- [Texto para revisar]:

Y los legisladores entrerrianos reiteraron su predisposición para seguir reclamando por esas deudas. Pensar en imponerle al macrismo un presupuesto alternativo no tenía asidero en la distribución de fuerzas del Senado, y el 45 a 24 final marcó esa realidad. Una realidad tan adversa que incluso los peronistas dialoguistas tuvieron que tragar el sapo de que el senador radical Eduardo Costa no votara por disidencias con el Ejecutivo nacional en cuanto a las obras para Santa Cruz; mientras ellos esperaban la señal de Miguel Pichetto para dar su aprobación




En el rango de los hechos posibles, puede entenderse que los senadores no tenían alternativa. Casi como una paradoja, el día de la votación se cumplían tres años del debate de los candidatos presidenciales Mauricio Macri y Daniel Scioli, antes de disputar la segunda vuelta electoral de 2015. Macri denunció en ese momento la campaña del miedo que llevaban adelante los peronistas y se comprometió con algunas promesas: "Nosotros creemos que hay que desarrollar la economía, no ajustar. No hemos hablado nunca de ajuste", indicó "El dólar no va a estar a más de 15 pesos", prometió luego. "Nuestra prioridad es Hambre Cero", cuando en realidad es Déficit Cero.



"Vamos a crear 2 millones de puestos de trabajo", cuando lo que ocurrió es que se perdieron miles. "Ningún trabajador pagará impuesto a las Ganancias", pero ahora son más lo que lo tributan. "Vamos a dar 1 millón de créditos a 30 años", en materia de política de viviendas. "Este país no tiene problemas de dólares. Este país produce dólares". Y varias otras cosas de cosas que no solo el gobierno nacional no cumplió, sino que muchas veces hizo lo contrario. El diario Página 12 publicó una encuesta que señalaba que el 65% de los consultados recuerda aquel debate y, de esos, el 54% dice que el Presidente no cumplió con ninguna o muy pocas de las propuestas que formuló. El 29% dijo que cumplió con algunas de las propuestas y apenas el 15%afirmó que cumplió con la mayoría o todo lo que dijo aquella noche.


Esta semana el ministro de Hacienda, Nicolás Dujovne, señaló con meridiana claridad que nunca se hizo un ajuste de esta magnitud "sin que caiga el gobierno". El cambio, sugiere Dujovne, solo puede darse en las urnas; y son cada vez más los que creen que el macrismo puede perder (a diferencia del año pasado, cuando muchos creían que la reelección de Macri era un trámite). Lo que no termina de unificarse es el diagnóstico de los diferentes sectores opositores: una cosa es pensar que el Gobierno es ineficiente en la aplicación de las medidas, y otra absolutamente diferente sostener que el Gobierno lleva adelante un modelo que cierra con ajuste y empobrecimiento, dejando afuera a muchos argentinos.

- [Datos mostrados]:
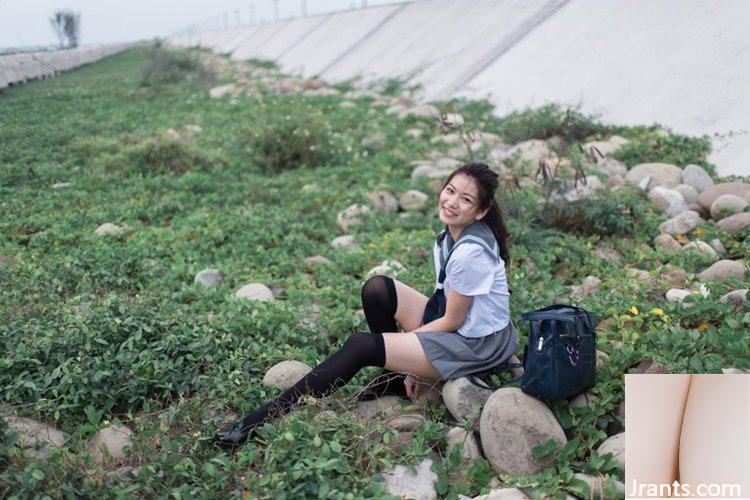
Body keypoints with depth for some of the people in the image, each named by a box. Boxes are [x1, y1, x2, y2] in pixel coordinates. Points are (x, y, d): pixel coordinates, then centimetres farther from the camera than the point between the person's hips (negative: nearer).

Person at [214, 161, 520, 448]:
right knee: (377, 288, 0)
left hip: (477, 345, -9)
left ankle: (264, 419, -14)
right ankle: (396, 379, 10)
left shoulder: (470, 252, -26)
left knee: (361, 346, -17)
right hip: (455, 326, 9)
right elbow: (441, 300, 7)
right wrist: (412, 357, 2)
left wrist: (405, 336, -4)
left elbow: (452, 321, -18)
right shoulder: (451, 236, 3)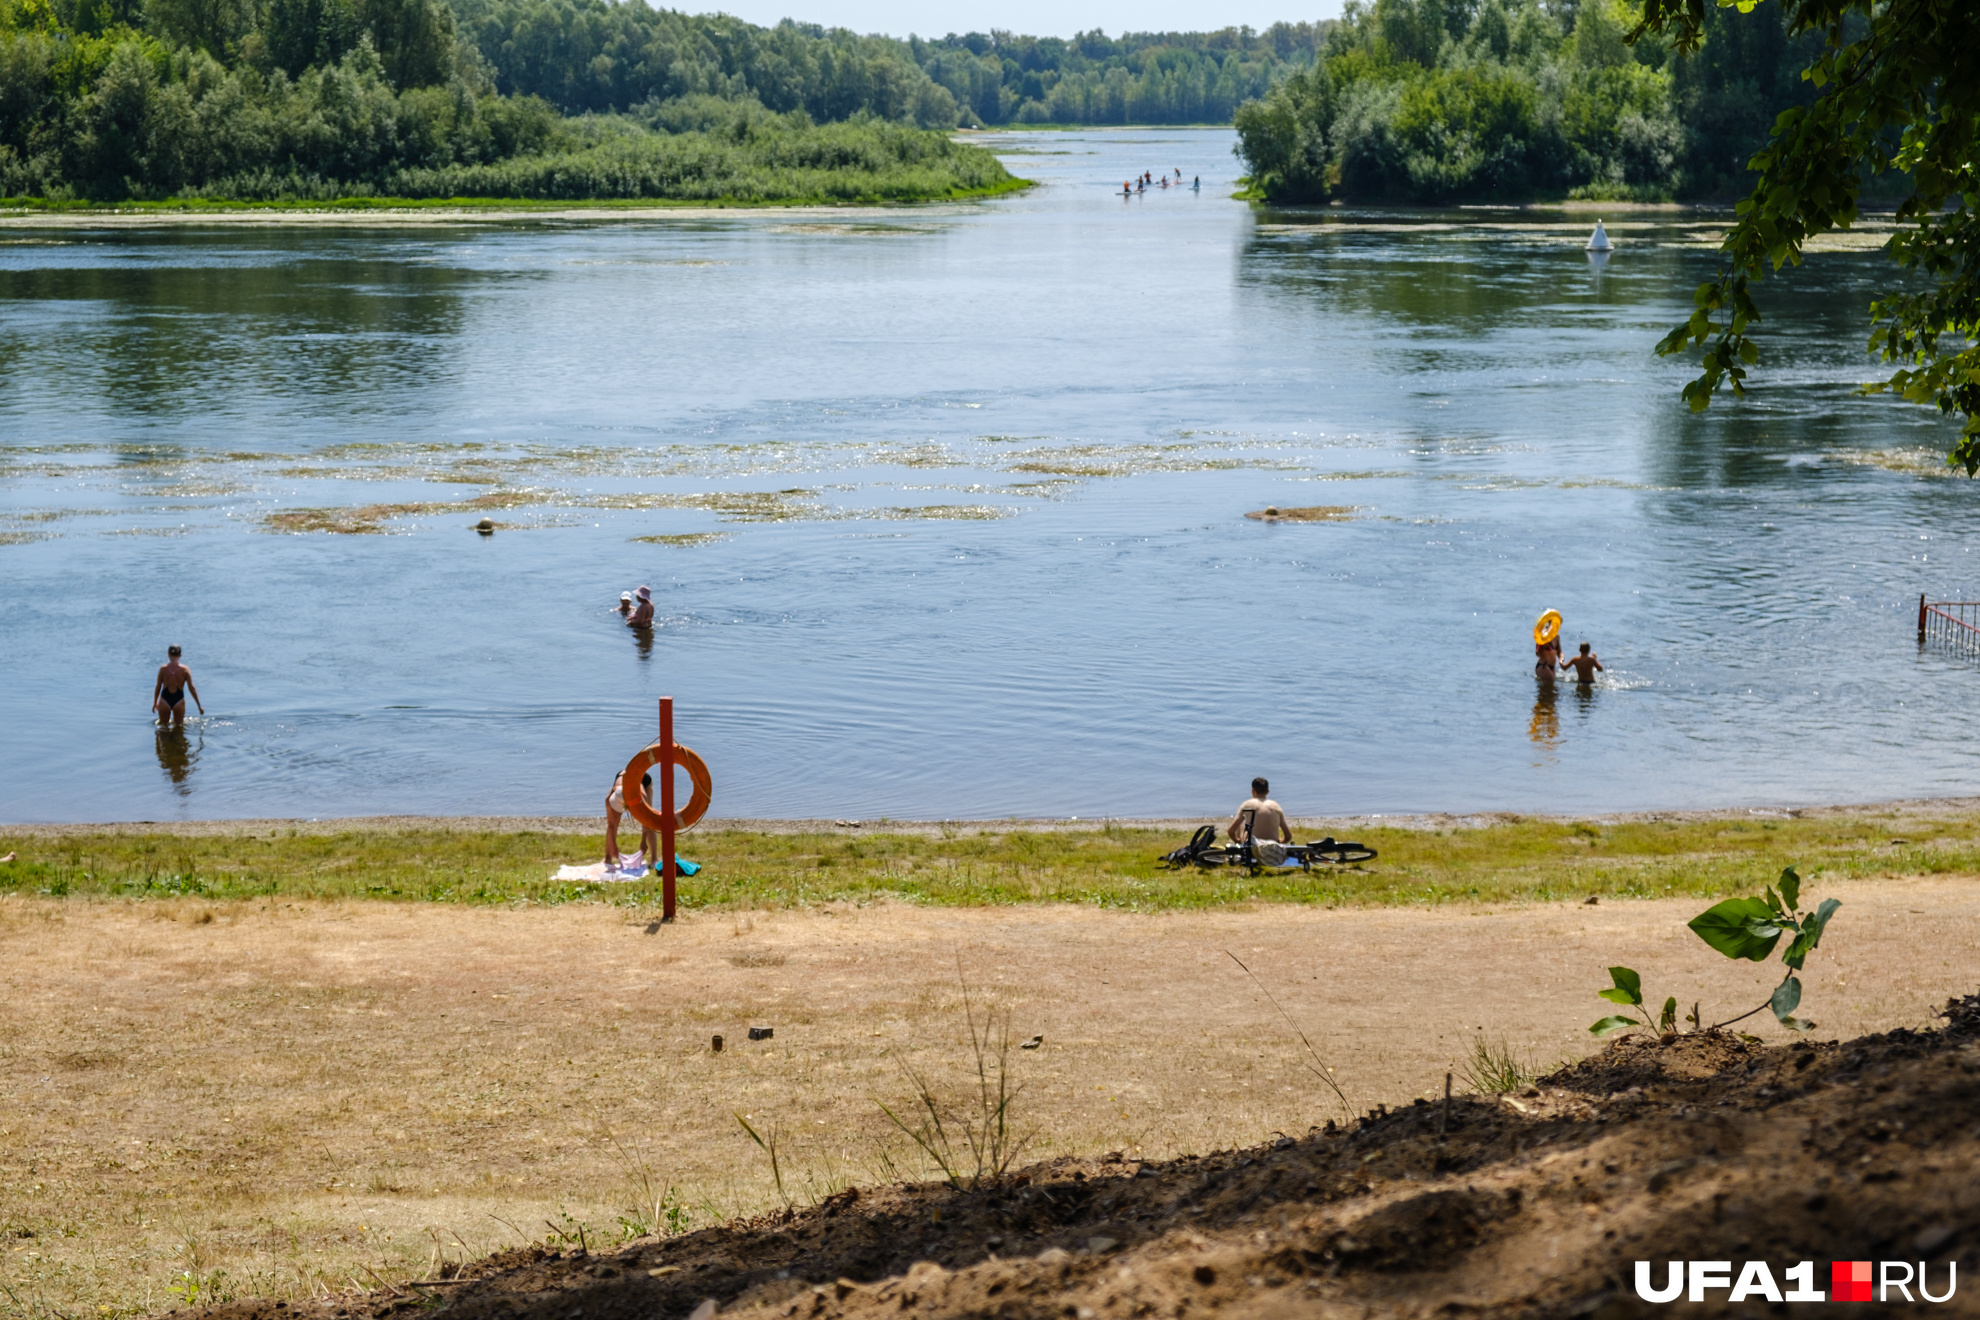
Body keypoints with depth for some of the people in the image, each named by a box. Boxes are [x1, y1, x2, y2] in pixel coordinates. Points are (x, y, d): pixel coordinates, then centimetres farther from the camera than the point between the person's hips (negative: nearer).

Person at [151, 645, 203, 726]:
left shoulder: (163, 669, -6)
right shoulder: (185, 670, -7)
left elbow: (158, 687, 2)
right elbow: (191, 688, -4)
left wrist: (155, 703, 15)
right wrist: (199, 705, 3)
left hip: (165, 701, 0)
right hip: (178, 701, 0)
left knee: (163, 724, 16)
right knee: (179, 725, 15)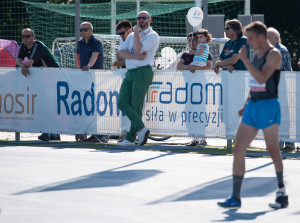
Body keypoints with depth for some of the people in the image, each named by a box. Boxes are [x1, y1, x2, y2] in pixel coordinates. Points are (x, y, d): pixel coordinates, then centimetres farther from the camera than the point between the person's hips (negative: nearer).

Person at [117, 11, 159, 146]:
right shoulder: (131, 36, 22)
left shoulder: (152, 36, 2)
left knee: (135, 105, -9)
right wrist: (136, 57, -10)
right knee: (122, 103, -5)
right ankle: (141, 128, -4)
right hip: (130, 72, 7)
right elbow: (121, 52, 6)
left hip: (143, 72, -7)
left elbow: (138, 49, -13)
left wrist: (136, 33, -1)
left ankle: (131, 138, -7)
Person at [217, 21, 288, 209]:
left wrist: (245, 59, -21)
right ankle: (236, 198, 3)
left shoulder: (274, 54, -9)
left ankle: (282, 194, -1)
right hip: (252, 107, 8)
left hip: (268, 106, -8)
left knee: (273, 150, -8)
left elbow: (262, 78, -22)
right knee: (238, 151, 1)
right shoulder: (256, 55, 15)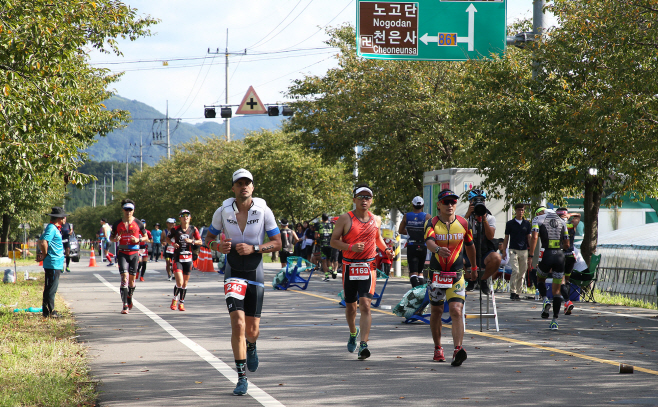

- [Objetivo de la tarea]: Por favor, copie del texto para revisar el fragmento comprendido entre "En el rango" y "es Déficit Cero.", ambos incluidos.

- [Solución del problema]:
En el rango de los hechos posibles, puede entenderse que los senadores no tenían alternativa. Casi como una paradoja, el día de la votación se cumplían tres años del debate de los candidatos presidenciales Mauricio Macri y Daniel Scioli, antes de disputar la segunda vuelta electoral de 2015. Macri denunció en ese momento la campaña del miedo que llevaban adelante los peronistas y se comprometió con algunas promesas: "Nosotros creemos que hay que desarrollar la economía, no ajustar. No hemos hablado nunca de ajuste", indicó "El dólar no va a estar a más de 15 pesos", prometió luego. "Nuestra prioridad es Hambre Cero", cuando en realidad es Déficit Cero.